Based on a medieval ballad, the haunting tale takes place in thirteenth-century Sweden, when Christianity and primitive folklore clashed for acceptance (and co-existence).
The movie continues to explore thematic motifs in all of Bergman’s work, such as moral and religious questioning of life, the testing of human faith in God, folktale oppositions (there’s a good sister and a bad one), mythic ideas, and symbolic imagery (the killers are a threesome of shepherds).
The grim but beautifully made fable was written by Ulla Isaakson and photographed by Sven Nykvist, the first film in a long and fruitful collaboration with Bergman that will win both artists followers all over the world.

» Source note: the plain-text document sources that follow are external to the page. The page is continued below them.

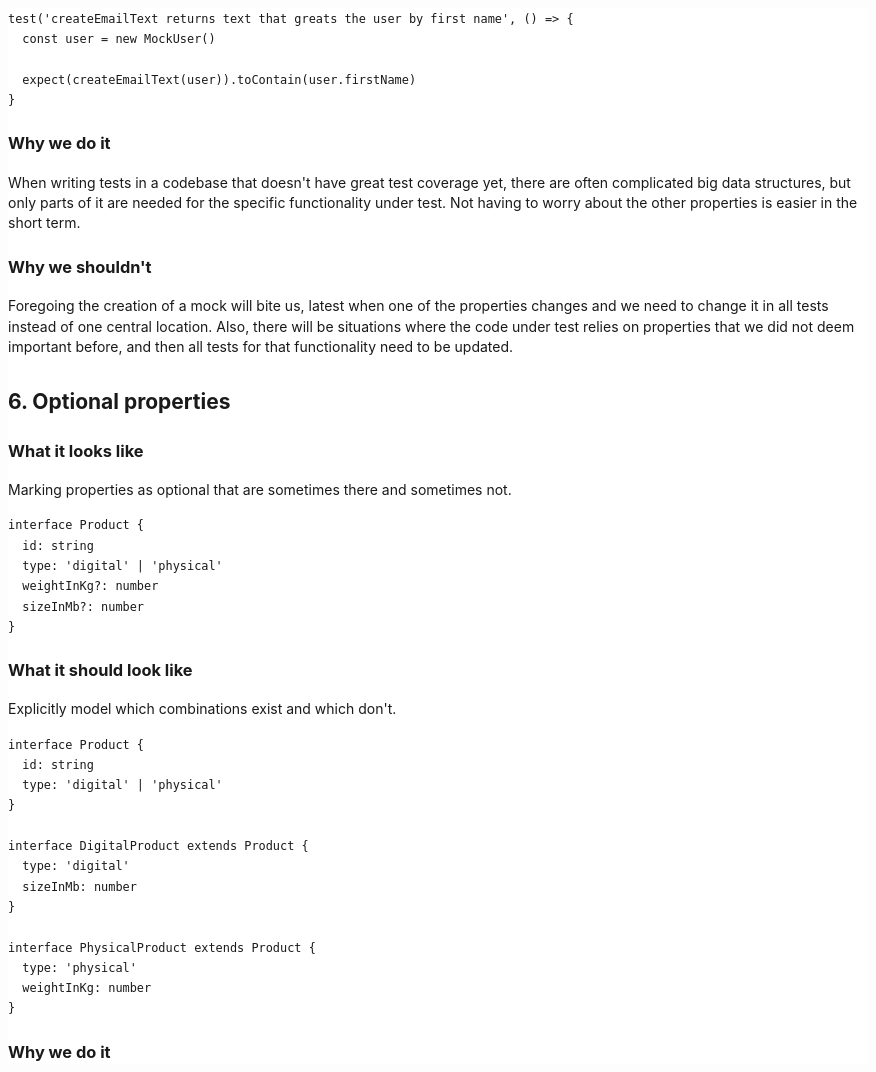     test('createEmailText returns text that greats the user by first name', () => {
      const user = new MockUser()
    
      expect(createEmailText(user)).toContain(user.firstName)
    }
    

### Why we do it

When writing tests in a codebase that doesn't have great test coverage yet, there are often complicated big data structures, but only parts of it are needed for the specific functionality under test. Not having to worry about the other properties is easier in the short term.

### Why we shouldn't

Foregoing the creation of a mock will bite us, latest when one of the properties changes and we need to change it in all tests instead of one central location. Also, there will be situations where the code under test relies on properties that we did not deem important before, and then all tests for that functionality need to be updated.

## 6. Optional properties

### What it looks like

Marking properties as optional that are sometimes there and sometimes not.

    interface Product {
      id: string
      type: 'digital' | 'physical'
      weightInKg?: number
      sizeInMb?: number
    }
    

### What it should look like

Explicitly model which combinations exist and which don't.

    interface Product {
      id: string
      type: 'digital' | 'physical'
    }
    
    interface DigitalProduct extends Product {
      type: 'digital'
      sizeInMb: number
    }
    
    interface PhysicalProduct extends Product {
      type: 'physical'
      weightInKg: number
    }
    

### Why we do it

Following the 1957 “The Seventh Seal” and preceding the 1961 “Through a Glass Darkly,” “The Virgin Spring” was made in 1959, but it was released in the U.S. later at the peak of Bergman’s creativity and international popularity.
Oscar Context
Winner of the 1960 Best Foreign Language Picture Oscar, The Virgin Spring was also nominated for B/W Costume Design, by Marik Vos, but the costuming award went to Edith Head and Edward Stevenson for “The Facts of Life.”
In 1973, Marik Vos was again Oscar-nominated for Cries and Whispers, which he again lost again to Edith Head, who did the period costumes for “The Sting.”
Nonetheless, for his third nomination, the lush costumes of the period family drama, “Fanny & Alexander,” in 1983, he finally won the Oscar.